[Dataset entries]
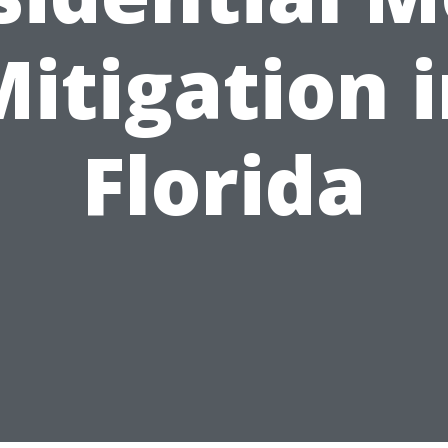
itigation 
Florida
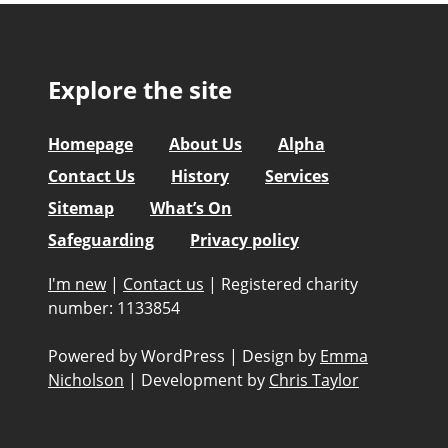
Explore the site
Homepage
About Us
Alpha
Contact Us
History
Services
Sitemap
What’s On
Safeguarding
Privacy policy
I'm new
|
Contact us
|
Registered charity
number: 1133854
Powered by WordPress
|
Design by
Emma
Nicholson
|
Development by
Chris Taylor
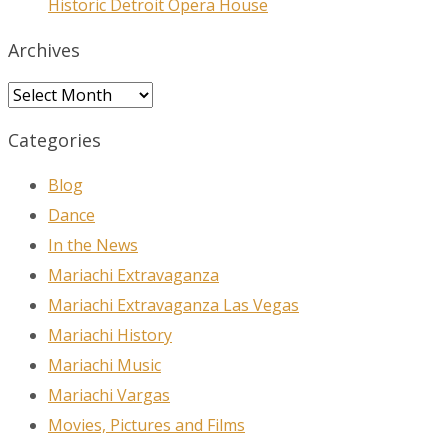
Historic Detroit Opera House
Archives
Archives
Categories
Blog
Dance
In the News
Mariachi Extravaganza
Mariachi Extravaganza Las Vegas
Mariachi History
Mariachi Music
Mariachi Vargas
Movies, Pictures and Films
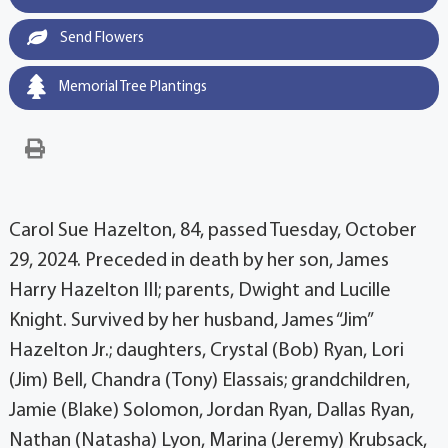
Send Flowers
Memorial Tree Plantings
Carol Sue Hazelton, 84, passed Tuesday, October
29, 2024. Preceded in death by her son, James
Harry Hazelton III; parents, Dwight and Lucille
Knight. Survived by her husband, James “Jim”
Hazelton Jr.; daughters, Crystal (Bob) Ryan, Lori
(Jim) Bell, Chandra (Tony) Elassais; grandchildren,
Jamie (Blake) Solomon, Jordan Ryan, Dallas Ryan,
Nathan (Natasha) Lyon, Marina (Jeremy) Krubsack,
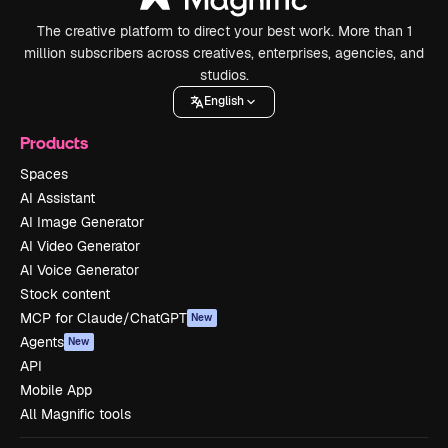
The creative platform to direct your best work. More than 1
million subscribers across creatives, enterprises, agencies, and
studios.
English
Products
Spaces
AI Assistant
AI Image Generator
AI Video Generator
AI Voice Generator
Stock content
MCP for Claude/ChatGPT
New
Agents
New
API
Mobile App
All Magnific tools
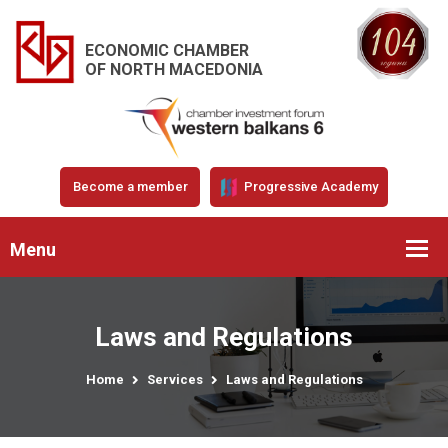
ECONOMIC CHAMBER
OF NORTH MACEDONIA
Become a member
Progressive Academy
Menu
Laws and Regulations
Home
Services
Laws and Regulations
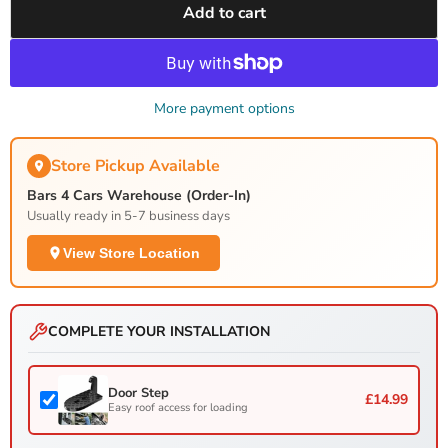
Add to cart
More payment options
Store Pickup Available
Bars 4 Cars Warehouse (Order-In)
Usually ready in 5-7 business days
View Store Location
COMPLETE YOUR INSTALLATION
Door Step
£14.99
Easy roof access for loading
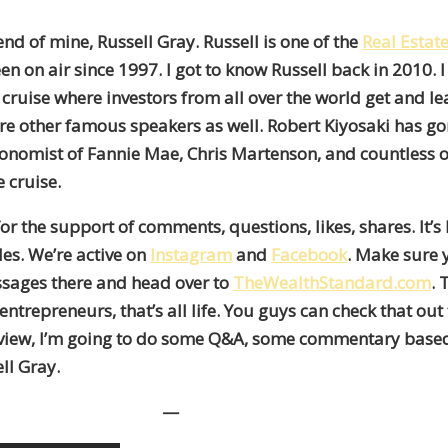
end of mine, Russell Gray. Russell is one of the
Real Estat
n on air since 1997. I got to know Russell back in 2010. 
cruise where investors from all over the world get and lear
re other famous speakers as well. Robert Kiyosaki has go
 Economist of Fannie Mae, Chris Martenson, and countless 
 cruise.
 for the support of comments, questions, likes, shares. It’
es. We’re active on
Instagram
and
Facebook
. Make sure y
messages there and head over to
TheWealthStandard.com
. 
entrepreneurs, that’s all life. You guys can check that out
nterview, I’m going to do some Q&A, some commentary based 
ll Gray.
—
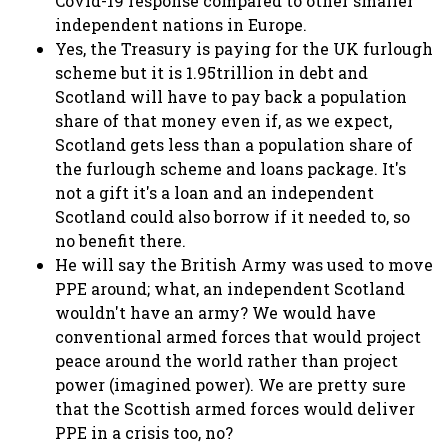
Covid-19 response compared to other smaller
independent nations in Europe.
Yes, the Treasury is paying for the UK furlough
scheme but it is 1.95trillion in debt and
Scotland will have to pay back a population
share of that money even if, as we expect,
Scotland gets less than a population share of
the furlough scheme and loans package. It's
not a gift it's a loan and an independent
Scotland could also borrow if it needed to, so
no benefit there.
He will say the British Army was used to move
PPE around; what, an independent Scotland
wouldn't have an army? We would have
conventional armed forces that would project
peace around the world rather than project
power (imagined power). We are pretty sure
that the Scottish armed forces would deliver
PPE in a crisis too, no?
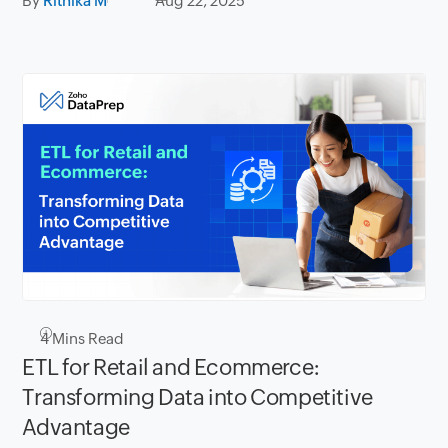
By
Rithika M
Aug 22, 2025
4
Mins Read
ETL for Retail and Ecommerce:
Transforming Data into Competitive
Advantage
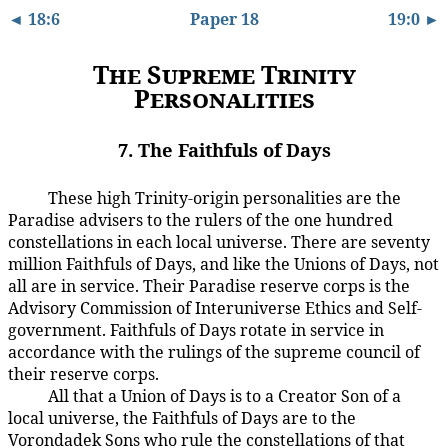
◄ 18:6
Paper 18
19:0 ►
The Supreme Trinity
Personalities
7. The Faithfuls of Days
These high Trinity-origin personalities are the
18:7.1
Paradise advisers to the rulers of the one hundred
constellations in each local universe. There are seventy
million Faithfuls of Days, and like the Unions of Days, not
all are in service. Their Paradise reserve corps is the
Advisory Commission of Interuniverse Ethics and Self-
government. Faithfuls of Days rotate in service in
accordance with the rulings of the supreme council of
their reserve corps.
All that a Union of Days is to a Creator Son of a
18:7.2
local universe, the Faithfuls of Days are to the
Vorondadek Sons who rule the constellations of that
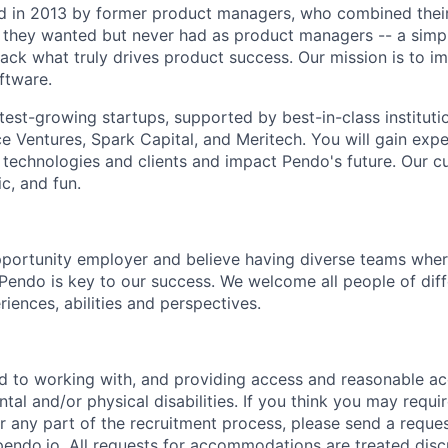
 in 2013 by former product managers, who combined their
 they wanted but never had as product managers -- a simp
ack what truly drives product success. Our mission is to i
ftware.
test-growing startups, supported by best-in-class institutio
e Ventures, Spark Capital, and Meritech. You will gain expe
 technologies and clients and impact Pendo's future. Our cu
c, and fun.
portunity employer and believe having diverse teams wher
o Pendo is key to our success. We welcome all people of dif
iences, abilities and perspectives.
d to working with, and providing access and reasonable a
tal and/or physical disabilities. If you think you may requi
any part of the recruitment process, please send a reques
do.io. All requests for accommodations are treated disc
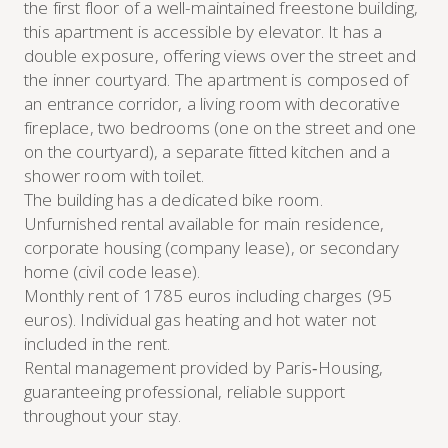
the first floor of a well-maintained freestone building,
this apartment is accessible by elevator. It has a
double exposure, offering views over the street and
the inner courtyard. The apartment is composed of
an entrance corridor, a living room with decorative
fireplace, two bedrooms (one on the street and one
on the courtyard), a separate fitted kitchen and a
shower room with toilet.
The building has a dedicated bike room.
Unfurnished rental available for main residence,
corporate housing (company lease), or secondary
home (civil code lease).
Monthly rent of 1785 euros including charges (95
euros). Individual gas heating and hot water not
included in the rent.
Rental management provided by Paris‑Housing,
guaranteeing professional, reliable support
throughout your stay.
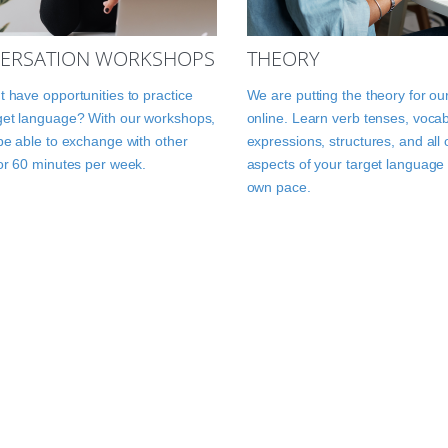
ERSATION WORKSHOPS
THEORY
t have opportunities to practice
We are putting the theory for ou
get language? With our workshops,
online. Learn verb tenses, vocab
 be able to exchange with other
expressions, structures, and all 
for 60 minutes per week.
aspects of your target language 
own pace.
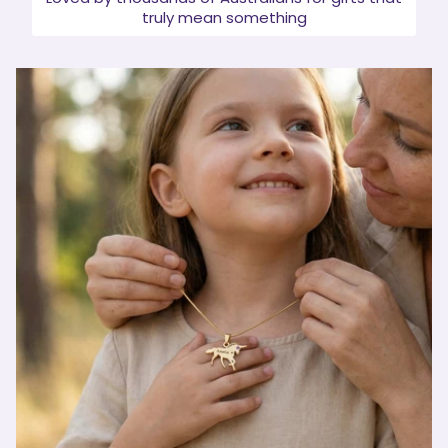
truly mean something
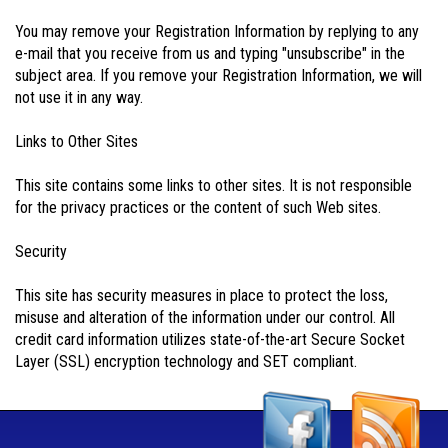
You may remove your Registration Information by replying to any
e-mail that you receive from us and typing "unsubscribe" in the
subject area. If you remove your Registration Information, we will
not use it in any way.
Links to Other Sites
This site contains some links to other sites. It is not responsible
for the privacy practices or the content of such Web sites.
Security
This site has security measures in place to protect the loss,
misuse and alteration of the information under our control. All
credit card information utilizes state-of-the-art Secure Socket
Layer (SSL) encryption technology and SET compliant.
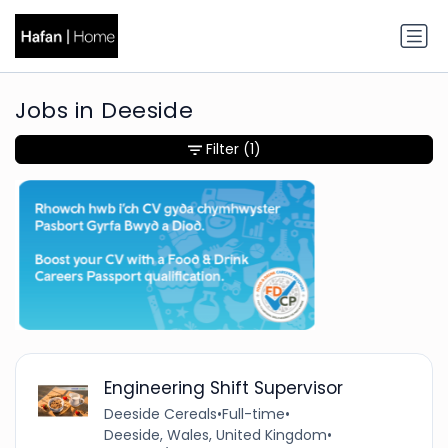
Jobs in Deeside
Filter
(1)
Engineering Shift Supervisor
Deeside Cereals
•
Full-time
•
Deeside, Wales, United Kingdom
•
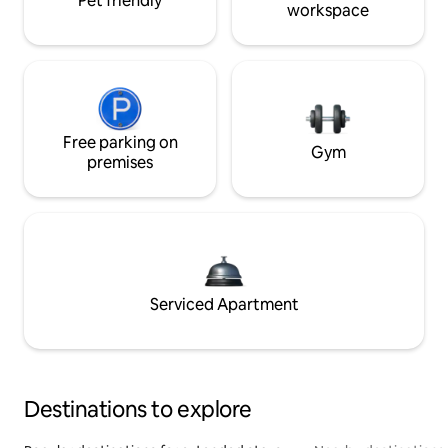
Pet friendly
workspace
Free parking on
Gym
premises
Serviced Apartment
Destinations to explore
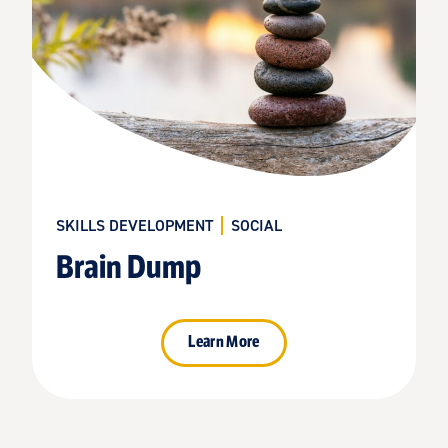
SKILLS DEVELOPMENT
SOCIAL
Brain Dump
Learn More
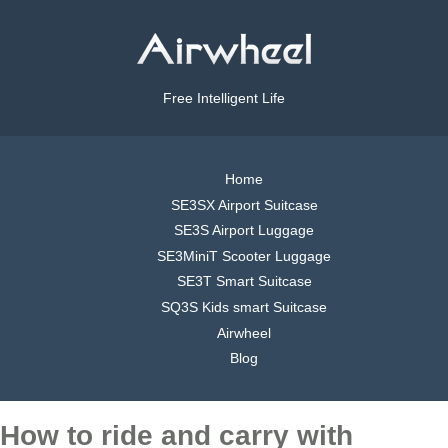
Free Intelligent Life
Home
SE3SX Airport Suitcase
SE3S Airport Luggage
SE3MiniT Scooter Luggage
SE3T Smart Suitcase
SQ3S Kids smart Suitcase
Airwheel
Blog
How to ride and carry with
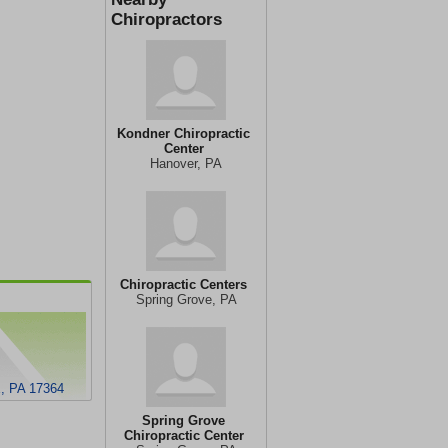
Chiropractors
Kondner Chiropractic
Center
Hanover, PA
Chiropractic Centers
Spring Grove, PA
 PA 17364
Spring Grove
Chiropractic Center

- [REQUIREMENT]
Check the entries above for the word "Paradise" and copy every line where it turns up.

- [ANSWER]
Paradise advisers to the rulers of the one hundred
all are in service. Their Paradise reserve corps is the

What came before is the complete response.